# Clap Switch



## zegulas (Jun 11, 2005)

Guys I need ur help. I want to make a project report on "clap switch", can someone plz tell me where could I find reference over net, I mean any links or plz u can even submit it here if u know it.


----------



## pimpom (Jun 12, 2005)

A clap switch must be one of the most enduring electronics projects. Googling for "clap switch" will turn up plenty of references. Here's one possibility - *www.electronicsforu.com/EFYLinux/circuit/may2003/ci4-clap.pdf.

I didn't have time to check the design carefully, so I can't say how well it will work, But a quick glance showed that all the parts are common ones and should be easily available at any good electronics parts shop.
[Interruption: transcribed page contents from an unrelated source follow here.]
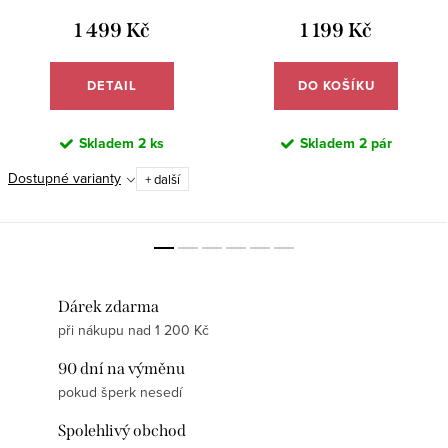
1 499 Kč
1 199 Kč
DETAIL
DO KOŠÍKU
Skladem
2 ks
Skladem
2 pár
Dostupné varianty
+ další
Dárek zdarma
při nákupu nad 1 200 Kč
90 dní na výměnu
pokud šperk nesedí
Spolehlivý obchod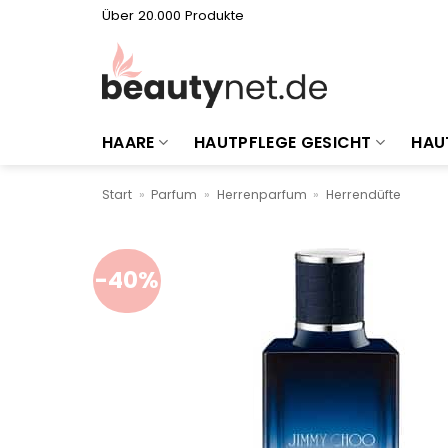
Zum
Über 20.000 Produkte
Inhalt
springen
HAARE
HAUTPFLEGE GESICHT
HAU
Start
»
Parfum
»
Herrenparfum
»
Herrendüfte
-40%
One suggestion : use a BC548B for T2 instead of a plain BC548. The current drive available from the 4017 IC appears to be a bit marginal for a plain BC548.


----------



## King_Niral (Jun 12, 2005)

pimpom said:
			
		

> A clap switch must be one of the most enduring electronics projects. Googling for "clap switch" will turn up plenty of references. Here's one possibility - *www.electronicsforu.com/EFYLinux/circuit/may2003/ci4-clap.pdf.
> 
> I didn't have time to check the design carefully, so I can't say how well it will work, But a quick glance showed that all the parts are common ones and should be easily available at any good electronics parts shop.
> 
> One suggestion : use a BC548B for T2 instead of a plain BC548. The current drive available from the 4017 IC appears to be a bit marginal for a plain BC548.




will be helpful !!!!!!

Cheers !!!!!


----------



## zegulas (Jun 12, 2005)

No guys u got me wrong, I have made the project but  I need references for my project report. It has to be at least 30 pages


----------



## pimpom (Jun 12, 2005)

A 30-page treatise on a clap switch ??!! Unless you type with double-spaced 18-point font, it's going to be a challenge to fill 30 pages with a description of a clap switch.
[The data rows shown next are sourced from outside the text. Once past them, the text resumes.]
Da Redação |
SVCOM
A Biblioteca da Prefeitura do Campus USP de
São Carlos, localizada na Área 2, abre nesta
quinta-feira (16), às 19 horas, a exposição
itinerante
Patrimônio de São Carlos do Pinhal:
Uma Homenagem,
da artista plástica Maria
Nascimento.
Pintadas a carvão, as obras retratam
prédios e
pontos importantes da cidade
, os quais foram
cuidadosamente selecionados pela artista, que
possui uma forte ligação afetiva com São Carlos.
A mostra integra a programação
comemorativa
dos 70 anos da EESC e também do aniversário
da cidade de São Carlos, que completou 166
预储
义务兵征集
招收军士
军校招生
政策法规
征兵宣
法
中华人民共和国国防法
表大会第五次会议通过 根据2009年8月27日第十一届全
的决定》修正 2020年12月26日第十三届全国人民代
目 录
What is the project for and what's your background in electronics ? What circuit did you use ? What are the main components at least ?

Drawing the diagram separately for each section can use up a few pages. You can stretch things by starting with the nature of sound, attack and decay times, basic electricity and electronics. You'll have to describe in detail the working principles of a microphone, transistors, resistors, relays, etc., bias levels, timers, monostable and bistable multivibrators, clipping levels, saturated switches, pulse techniques, triggering, and so on.


----------



## pradeep_chauhan (Jun 12, 2005)

Add a datasheet of all components used, explain the powersupply model do something with the funamentals of electomagnatics in case u use a relay it can go on to cover 100 pages its just cut copy stuff use google.


----------